O tratamento que o metalúrgico recebeu por parte de pessoas de dentro da fábrica foi responsável por agravar um quadro depressivo. M* não é o único trabalhador fragilizado por um ambiente de trabalho em que a pressão e o descaso imperam. E, por fim, se esta continuar sendo a realidade dentro das empresas, a previsão da Organização Mundial da Saúde (OMS), de que em 2030 depressão será a doença mais comum do mundo, deve se concretizar.

“O ambiente de trabalho pode agravar a saúde mental. A pressão psicológica que você enfrenta dentro da empresa não é somente pela cobrança de produção, mas, também sobre a preocupação pessoal de algumas lideranças em querer manter números sem se preocupar com as pessoas. Para alcançar esses números, algumas pessoas não medem esforços e não respeitam o lado humano dos funcionários”, lamenta o metalúrgico M*. 

Ajuda

“Antes de tudo, é mais do que válido dizer que os companheiros não estão sozinhos. O Sindicato está à disposição para prestar esclarecimentos e direcionar os trabalhadores e trabalhadoras que passaram por essa triste situação. Também fica aqui a nossa indignação já que neste mês, em que vários RHs pautam a necessidade da conscientização sobre a saúde mental, nós ainda temos que reportar casos contra os trabalhadores”, diz Leandro Soares, presidente do SMetal.

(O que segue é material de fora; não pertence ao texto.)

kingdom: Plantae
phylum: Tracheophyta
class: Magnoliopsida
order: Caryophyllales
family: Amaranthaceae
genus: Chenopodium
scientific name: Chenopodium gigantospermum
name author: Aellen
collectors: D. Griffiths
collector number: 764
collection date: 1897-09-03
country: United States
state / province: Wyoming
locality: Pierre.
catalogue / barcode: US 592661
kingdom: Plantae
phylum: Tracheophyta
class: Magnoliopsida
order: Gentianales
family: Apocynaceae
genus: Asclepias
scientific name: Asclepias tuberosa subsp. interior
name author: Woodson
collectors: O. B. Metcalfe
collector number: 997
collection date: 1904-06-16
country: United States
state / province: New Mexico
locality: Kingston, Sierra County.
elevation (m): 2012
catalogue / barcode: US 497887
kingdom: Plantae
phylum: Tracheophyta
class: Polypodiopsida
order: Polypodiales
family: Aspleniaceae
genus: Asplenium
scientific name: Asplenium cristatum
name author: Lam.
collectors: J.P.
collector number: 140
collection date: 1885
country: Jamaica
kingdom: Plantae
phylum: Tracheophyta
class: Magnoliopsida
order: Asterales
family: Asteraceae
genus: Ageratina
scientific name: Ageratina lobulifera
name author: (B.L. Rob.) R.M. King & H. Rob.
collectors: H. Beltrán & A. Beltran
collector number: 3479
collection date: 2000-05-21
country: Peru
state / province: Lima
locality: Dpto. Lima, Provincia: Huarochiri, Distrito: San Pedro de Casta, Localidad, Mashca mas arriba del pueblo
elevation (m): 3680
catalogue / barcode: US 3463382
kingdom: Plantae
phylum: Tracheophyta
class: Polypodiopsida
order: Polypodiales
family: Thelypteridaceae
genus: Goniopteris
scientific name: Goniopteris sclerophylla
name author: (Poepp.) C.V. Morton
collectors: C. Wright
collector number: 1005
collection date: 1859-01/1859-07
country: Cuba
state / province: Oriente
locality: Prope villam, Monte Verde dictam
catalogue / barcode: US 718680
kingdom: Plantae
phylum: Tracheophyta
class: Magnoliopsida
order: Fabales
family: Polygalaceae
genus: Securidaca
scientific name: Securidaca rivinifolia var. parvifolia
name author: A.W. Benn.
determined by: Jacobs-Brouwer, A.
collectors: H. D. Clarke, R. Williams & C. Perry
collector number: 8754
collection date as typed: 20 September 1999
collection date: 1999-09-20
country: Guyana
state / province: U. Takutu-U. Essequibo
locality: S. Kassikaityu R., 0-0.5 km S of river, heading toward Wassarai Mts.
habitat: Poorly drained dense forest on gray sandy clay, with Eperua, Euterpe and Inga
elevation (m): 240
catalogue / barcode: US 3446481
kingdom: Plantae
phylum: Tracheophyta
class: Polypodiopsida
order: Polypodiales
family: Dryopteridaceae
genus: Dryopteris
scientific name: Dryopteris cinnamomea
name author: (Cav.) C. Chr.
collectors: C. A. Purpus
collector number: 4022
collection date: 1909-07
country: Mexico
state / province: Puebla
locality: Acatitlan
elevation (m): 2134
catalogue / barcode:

O Sindicato recorda que, uma vez comprovada que a causa ou agravamento de uma doença psicológica tem relação com o trabalho, a pessoa possui os mesmos direitos de quem sofre um acidente na empresa ou doença ocupacional. Se este for o seu caso, procure o Departamento Jurídico e se informe.

*A Imprensa do Sindicato dos Metalúrgicos utilizou iniciais (não correspondentes aos nomes) para não revelar a identidade dos trabalhadores ouvidos nesta reportagem.